Given request -
Return the lines of the data below, starting at the line that contains "Rendered at 1500 by 1125 pixels." and ending at the line that contains "text_box Metrics [862, 74, 1375, 225]", copied unchanged and with both of those lines included.

Exercise material -
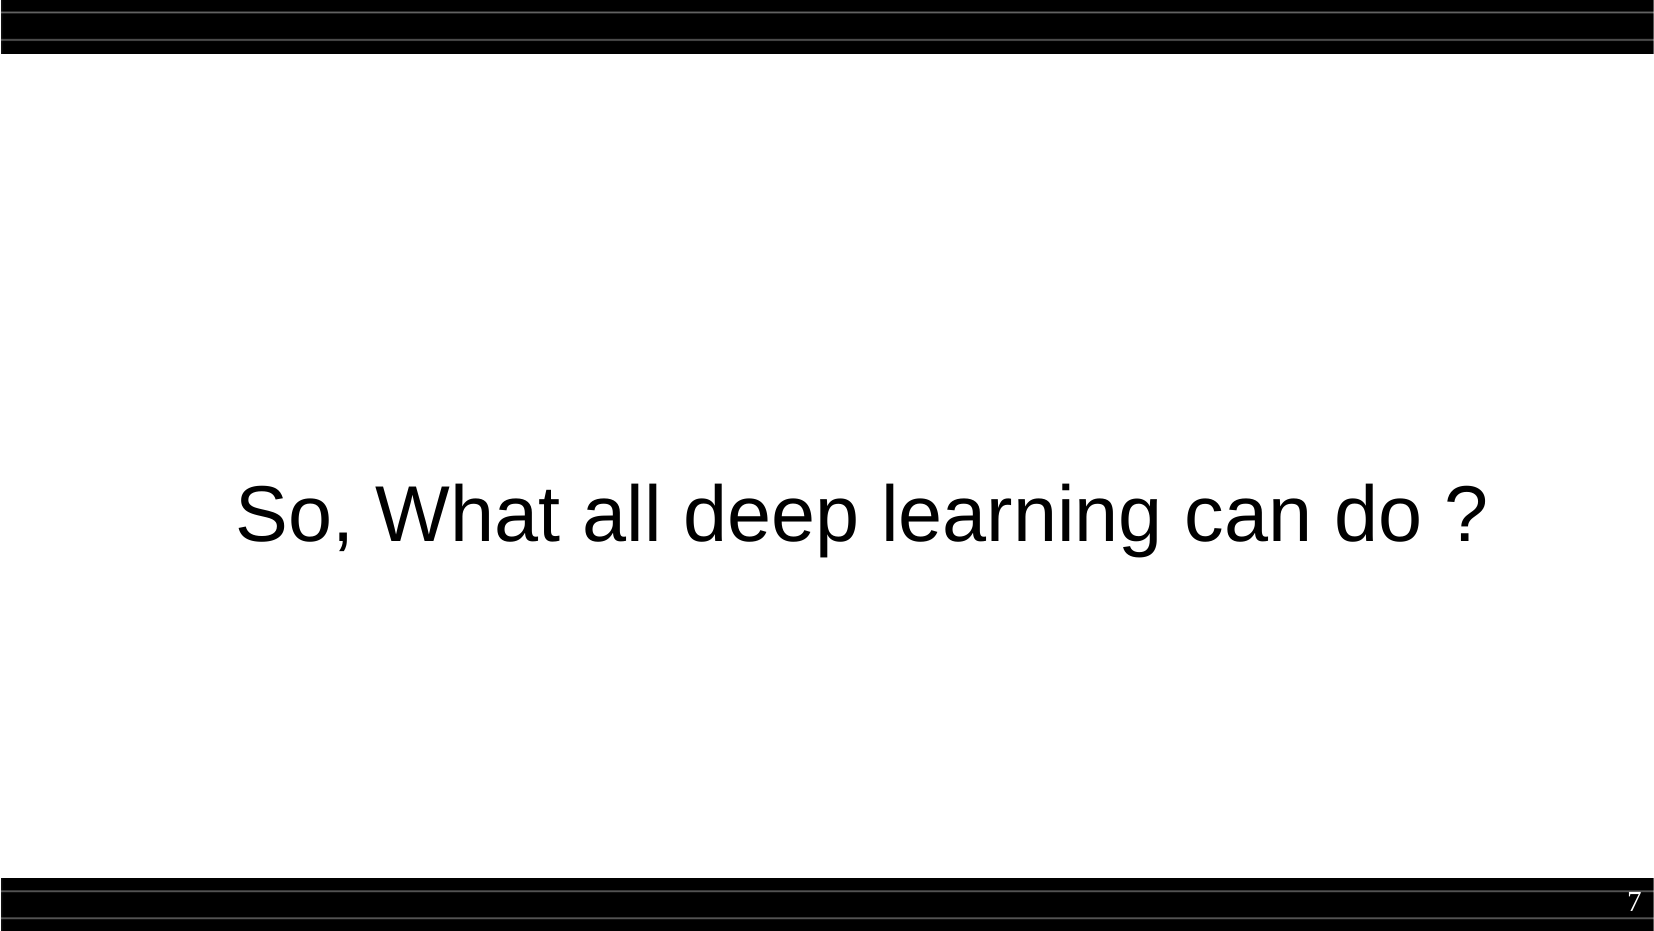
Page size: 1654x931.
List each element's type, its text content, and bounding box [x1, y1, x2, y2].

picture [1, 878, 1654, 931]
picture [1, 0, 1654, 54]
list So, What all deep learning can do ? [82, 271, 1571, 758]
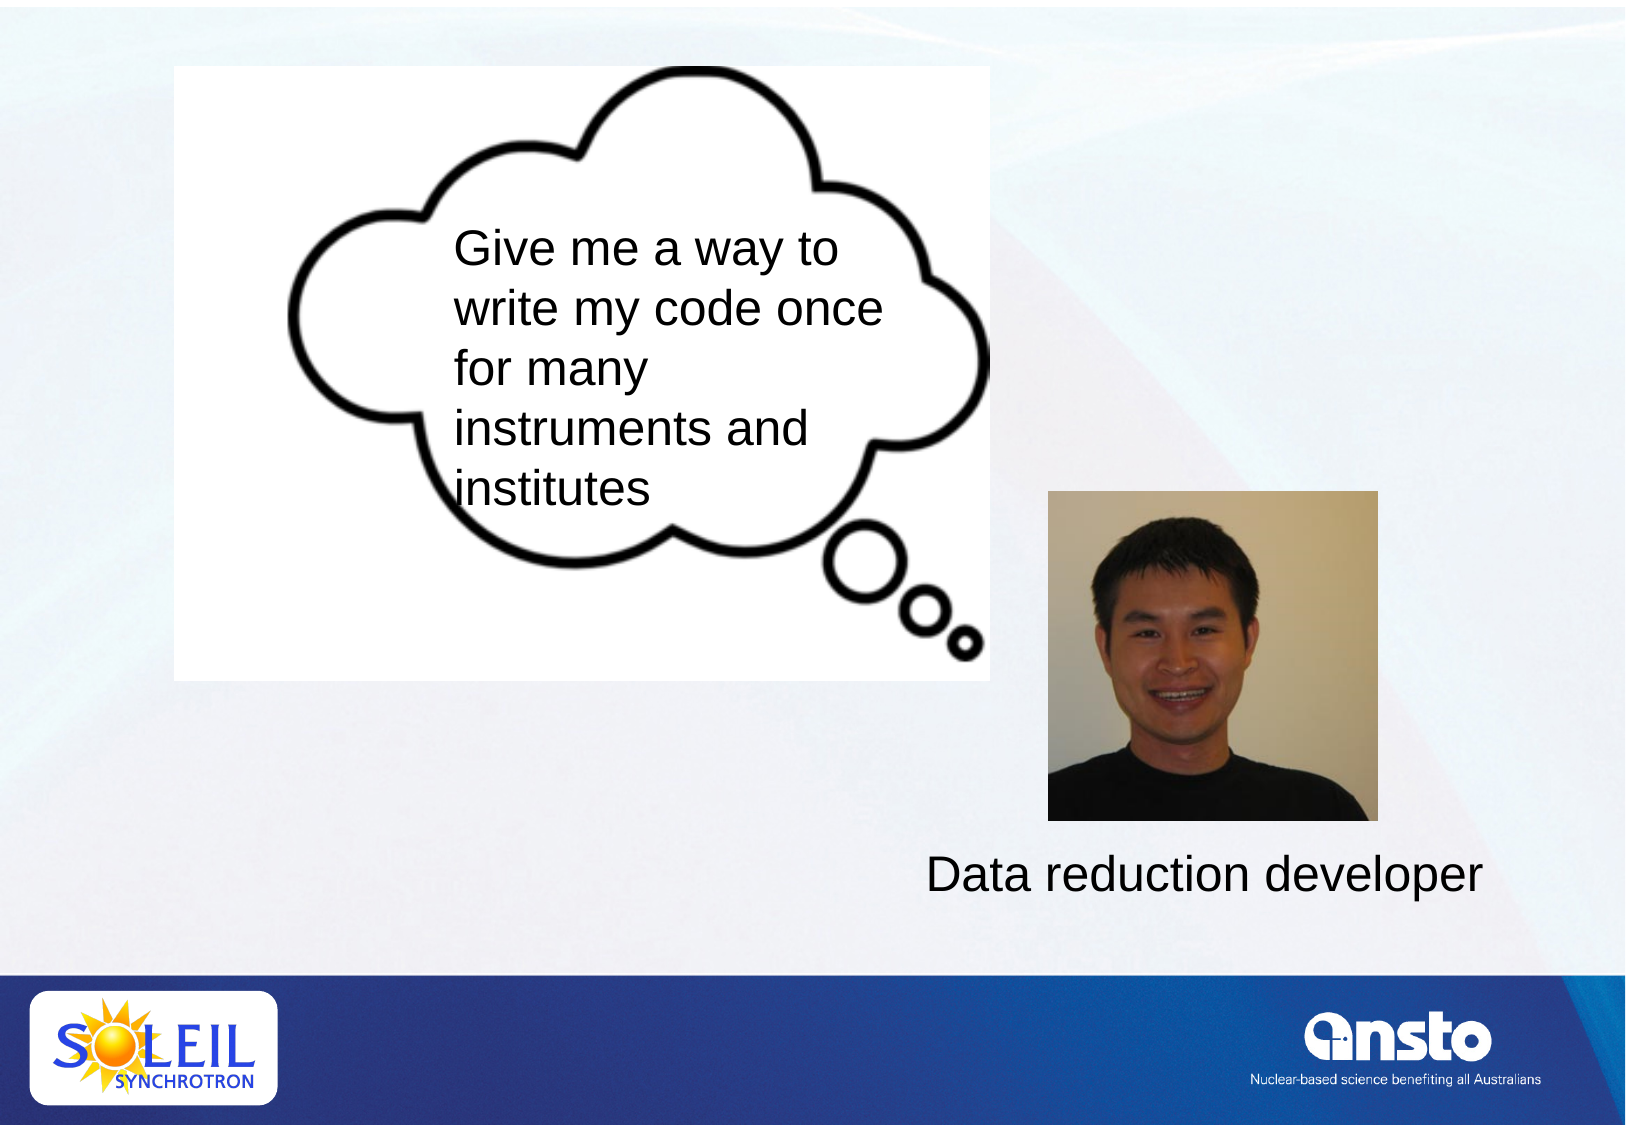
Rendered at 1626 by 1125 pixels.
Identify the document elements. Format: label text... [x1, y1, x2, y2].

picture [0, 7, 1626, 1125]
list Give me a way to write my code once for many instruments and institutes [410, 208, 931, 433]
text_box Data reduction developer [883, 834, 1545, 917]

==

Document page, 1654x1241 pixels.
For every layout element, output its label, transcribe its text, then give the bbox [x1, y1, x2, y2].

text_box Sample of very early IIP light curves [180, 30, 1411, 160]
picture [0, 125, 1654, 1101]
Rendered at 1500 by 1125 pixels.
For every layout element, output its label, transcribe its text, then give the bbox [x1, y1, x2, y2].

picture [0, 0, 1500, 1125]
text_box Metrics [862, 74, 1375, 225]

Result of the exercise -
Rendered at 1500 by 1125 pixels.
For every layout element, output its label, transcribe its text, then give the bbox [x1, y1, x2, y2].

picture [0, 0, 1500, 1125]
text_box Metrics [862, 74, 1375, 225]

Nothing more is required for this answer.